Task list:
1 – Quote the passage of the forum replies on the word insertion penalty that opens with the words containing "The grammar scale" and closes with "with J&M equation 9.50.".
2 – Write what comes next in the forum replies on the word insertion penalty, starting after their last sentence.

── Text

Page 4

Forum Replies Created

Viewing 15 posts - 46 through 60 (of 1,087 total)

← 1 2 3 4 5 … 71 72 73 →

Author

Posts
December 6, 2023 at 12:13 in reply to: Jurafsky & Martin – Chapter 9 #17332
Simon
Professor
“fixed” just means that it is a constant value

The word insertion penalty, which is a log probability, is “logWIP” in J&M equation 9.50. It is summed to the partial path log probability (e.g., the token log probability in a token passing implementation) once for each word in that partial path, which is why it is multiplied by N in the equation.
December 6, 2023 at 10:08 in reply to: Jurafsky & Martin – Chapter 9 #17328
Simon
Professor
The HTK manual says

The grammar scale factor is the amount by which the language model probability is scaled before being added to each token as it transits from the end of one word to the start of the next

but of course, they mean “language model log probability”, and when they say

The word insertion penalty is a fixed value added to each token

they mean “added to the log probability of each token” (the same applies to the previous point too).

The HTK term “penalty” is potentially misleading, since in their implementation the value is added not subtracted. Conceptually there is no difference and it doesn’t really matter: we can just experiment with positive and negative values to find a value that minimises the WER on some held-out data.

The implementation in HTK is consistent with J&M equation 9.50.
December 6, 2023 at 09:59 in reply to: Jurafsky & Martin – Chapter 9 #17327
Simon
Professor
When J&M say

Thus, if (on average) the language model probability decreases…

they are talking about the probability decreasing as the sentence length increases, since more and more word probabilities will be multiplied together.

────
── Records provided

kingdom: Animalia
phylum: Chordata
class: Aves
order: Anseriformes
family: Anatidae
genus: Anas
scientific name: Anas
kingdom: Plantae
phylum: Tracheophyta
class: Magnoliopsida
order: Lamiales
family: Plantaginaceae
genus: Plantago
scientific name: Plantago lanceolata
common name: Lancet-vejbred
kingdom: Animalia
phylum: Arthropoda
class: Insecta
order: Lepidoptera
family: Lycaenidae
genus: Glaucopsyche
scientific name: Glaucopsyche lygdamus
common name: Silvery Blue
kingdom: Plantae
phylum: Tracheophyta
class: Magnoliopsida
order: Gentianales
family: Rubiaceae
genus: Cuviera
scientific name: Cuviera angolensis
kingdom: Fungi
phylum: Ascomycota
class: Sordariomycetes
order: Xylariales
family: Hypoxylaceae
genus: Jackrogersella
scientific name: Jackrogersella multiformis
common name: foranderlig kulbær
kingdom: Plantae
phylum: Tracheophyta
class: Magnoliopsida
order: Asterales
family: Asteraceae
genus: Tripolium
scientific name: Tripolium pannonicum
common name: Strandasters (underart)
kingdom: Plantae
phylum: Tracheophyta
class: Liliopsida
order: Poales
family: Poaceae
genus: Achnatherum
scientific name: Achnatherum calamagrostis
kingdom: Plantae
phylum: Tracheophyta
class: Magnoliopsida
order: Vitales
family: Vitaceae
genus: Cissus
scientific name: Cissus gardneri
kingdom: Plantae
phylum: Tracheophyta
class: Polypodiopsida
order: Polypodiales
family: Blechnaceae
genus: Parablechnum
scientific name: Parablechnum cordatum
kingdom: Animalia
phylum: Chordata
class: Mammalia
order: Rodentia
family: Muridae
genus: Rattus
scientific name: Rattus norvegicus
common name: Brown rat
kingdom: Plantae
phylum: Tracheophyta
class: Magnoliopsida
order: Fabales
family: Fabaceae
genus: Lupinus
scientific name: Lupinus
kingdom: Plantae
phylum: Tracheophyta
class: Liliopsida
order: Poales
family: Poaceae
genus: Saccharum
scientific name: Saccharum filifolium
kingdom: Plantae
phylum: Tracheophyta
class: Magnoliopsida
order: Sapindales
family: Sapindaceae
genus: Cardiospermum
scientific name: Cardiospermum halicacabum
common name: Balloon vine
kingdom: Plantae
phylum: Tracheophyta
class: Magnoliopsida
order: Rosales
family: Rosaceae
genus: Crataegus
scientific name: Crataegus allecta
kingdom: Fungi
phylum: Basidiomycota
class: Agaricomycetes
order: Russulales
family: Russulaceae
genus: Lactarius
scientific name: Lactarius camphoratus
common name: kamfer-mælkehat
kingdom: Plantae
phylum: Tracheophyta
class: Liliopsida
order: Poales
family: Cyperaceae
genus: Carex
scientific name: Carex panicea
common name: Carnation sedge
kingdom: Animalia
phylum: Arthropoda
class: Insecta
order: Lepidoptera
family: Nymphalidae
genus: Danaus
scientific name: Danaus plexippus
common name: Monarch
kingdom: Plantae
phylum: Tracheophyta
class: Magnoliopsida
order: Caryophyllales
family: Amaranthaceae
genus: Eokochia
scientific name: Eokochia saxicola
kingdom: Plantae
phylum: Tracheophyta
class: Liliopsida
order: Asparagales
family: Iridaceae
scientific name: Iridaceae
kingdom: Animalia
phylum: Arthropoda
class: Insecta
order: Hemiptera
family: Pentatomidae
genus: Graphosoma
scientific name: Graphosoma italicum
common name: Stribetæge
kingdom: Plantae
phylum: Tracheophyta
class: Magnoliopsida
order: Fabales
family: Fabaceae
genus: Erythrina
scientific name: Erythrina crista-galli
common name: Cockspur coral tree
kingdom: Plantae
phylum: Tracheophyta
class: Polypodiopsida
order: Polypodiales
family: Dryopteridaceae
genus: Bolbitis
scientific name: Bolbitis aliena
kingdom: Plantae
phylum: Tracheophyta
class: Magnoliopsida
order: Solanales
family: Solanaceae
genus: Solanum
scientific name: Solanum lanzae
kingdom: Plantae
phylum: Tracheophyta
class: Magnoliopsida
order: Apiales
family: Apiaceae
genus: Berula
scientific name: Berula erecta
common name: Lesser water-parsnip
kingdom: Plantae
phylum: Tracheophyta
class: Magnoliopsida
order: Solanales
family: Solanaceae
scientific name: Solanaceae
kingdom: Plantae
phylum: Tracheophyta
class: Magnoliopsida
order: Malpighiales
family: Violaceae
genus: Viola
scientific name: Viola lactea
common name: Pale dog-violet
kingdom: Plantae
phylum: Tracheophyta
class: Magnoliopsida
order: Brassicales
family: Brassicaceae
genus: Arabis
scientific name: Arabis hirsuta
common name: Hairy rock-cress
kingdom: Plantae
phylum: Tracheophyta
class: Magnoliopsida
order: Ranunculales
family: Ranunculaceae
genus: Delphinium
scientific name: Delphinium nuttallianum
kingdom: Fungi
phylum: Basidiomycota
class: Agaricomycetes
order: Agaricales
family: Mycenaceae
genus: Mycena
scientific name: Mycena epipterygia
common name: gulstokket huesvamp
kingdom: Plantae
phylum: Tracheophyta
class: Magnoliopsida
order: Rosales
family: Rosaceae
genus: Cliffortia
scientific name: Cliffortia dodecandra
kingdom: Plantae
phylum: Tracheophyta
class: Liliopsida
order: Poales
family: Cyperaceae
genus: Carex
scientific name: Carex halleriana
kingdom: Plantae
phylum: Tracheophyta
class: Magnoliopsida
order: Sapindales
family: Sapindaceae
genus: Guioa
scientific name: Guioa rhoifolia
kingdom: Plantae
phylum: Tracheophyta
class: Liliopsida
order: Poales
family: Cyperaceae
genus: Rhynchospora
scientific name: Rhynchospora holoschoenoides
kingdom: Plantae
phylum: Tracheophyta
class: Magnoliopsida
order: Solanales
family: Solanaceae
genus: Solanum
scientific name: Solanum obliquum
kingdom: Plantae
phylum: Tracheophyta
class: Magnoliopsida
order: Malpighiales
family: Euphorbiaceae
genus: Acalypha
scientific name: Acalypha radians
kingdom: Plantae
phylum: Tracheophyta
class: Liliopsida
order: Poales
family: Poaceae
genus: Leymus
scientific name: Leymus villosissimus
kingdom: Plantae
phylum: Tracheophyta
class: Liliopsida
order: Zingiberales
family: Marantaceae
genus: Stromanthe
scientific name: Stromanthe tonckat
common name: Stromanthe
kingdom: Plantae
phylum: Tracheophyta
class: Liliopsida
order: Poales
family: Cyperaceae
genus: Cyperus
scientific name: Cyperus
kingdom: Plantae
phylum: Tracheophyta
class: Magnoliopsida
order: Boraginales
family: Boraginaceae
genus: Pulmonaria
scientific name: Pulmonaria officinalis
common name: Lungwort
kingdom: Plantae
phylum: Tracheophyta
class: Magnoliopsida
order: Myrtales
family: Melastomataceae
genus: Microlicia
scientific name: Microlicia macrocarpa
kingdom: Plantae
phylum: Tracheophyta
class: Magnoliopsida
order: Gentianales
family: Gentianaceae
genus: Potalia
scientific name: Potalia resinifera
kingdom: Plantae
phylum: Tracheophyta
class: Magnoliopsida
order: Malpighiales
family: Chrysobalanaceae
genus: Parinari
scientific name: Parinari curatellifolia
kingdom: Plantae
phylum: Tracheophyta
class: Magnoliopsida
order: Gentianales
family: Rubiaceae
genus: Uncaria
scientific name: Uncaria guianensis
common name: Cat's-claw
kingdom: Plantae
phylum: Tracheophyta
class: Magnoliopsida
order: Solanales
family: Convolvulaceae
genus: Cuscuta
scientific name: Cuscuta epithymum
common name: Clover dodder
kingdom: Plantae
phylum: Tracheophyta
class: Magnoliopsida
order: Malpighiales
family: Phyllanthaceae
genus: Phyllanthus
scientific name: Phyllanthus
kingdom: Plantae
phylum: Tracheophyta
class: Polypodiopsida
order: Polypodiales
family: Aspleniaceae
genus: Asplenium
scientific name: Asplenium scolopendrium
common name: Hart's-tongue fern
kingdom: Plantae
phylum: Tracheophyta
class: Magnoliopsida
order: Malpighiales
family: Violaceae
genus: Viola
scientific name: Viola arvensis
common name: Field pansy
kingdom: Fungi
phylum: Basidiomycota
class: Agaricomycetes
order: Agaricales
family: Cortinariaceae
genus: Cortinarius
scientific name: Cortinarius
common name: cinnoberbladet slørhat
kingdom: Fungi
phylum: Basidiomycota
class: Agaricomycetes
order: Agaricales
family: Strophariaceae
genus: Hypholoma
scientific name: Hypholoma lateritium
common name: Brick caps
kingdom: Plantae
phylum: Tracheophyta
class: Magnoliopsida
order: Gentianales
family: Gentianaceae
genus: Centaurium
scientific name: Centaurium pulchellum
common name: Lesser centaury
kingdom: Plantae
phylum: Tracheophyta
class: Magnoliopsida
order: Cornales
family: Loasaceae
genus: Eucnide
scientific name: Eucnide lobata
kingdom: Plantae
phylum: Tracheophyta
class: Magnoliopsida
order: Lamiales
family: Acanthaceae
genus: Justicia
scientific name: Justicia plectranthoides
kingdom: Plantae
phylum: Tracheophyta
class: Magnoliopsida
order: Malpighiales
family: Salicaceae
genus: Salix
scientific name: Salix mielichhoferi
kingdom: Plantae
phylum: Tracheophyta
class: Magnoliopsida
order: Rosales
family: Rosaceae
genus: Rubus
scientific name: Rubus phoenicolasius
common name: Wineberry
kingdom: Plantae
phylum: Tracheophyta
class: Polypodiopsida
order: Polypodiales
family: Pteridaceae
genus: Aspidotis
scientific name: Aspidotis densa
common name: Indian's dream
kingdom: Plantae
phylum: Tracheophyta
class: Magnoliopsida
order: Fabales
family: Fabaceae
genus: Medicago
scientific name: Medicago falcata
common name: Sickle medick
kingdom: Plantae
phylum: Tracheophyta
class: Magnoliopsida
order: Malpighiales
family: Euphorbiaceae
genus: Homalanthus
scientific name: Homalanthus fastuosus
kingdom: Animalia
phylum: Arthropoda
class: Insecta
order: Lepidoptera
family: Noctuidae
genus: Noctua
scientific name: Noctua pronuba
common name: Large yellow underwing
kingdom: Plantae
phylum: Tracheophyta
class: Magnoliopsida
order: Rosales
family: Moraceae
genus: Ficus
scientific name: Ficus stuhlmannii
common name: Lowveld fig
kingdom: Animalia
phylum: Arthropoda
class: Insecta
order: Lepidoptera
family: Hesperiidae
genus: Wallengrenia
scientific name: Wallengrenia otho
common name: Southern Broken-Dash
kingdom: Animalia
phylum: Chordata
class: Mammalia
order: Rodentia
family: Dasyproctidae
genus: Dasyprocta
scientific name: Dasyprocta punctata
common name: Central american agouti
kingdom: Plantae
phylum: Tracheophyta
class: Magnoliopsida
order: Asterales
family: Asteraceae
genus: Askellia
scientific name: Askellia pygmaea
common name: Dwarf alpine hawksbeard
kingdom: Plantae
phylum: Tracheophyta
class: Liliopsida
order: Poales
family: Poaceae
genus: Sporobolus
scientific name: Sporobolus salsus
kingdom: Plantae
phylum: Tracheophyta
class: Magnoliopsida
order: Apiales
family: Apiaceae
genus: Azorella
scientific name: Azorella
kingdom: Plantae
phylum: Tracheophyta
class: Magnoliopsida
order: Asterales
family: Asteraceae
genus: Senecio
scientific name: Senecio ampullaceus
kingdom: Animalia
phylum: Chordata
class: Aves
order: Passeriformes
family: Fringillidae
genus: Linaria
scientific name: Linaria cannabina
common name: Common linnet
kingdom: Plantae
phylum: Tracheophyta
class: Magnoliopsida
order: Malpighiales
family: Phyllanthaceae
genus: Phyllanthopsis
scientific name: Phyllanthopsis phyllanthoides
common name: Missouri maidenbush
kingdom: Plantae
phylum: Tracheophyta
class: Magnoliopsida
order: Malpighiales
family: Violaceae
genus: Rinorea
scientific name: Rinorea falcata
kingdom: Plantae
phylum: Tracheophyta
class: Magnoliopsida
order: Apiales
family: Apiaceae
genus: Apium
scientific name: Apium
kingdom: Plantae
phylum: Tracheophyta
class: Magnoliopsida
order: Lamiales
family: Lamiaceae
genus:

────

Outputs:
1 –
The grammar scale factor is the amount by which the language model probability is scaled before being added to each token as it transits from the end of one word to the start of the next

but of course, they mean “language model log probability”, and when they say

The word insertion penalty is a fixed value added to each token

they mean “added to the log probability of each token” (the same applies to the previous point too).

The HTK term “penalty” is potentially misleading, since in their implementation the value is added not subtracted. Conceptually there is no difference and it doesn’t really matter: we can just experiment with positive and negative values to find a value that minimises the WER on some held-out data.

The implementation in HTK is consistent with J&M equation 9.50.

2 –
Their explanation of the LMSF is rather long-winded. There is a much simpler and better explanation for why we need to scale the language model probability when combining it with the acoustic model likelihood. In equation 9.48, P(O|W) implies that the acoustic model calculates a probability mass. It generally does not!

If the acoustic model uses Gaussian probability density functions, it cannot compute probability mass. It can only compute a probability density. Density is proportional to the probability mass in a small region around the observation O. The constant of proportionality is unknown.

Since we always work in the log probability domain, equation 9.48 involves a sum of two log probabilities.

The acoustic model will compute quantities on a different scale to the language model. We need to account for the unknown constant of proportionality by scaling one or other of them in this sum. The convention is to scale the language model log probability, hence the LMSF. We typically find a good value for the LMSF empirically (e.g., by minimising the Word Error Rate on some held-out data).
November 21, 2023 at 14:02 in reply to: Using -A argument #17222
Simon
Professor
The error

Unable to open label file rec/panagiot_test.2.lab

tells us that HResults cannot find the .lab file (which contains the correct label) corresponding to the recognition result stored in the file in rec/panagiot_test.2.rec

HResults is looking for that .lab file in the rec directory. But this is because it did not find it within the MLF (multiple label file) panagiot_test.mlf – perhaps this file is missing from that user’s data?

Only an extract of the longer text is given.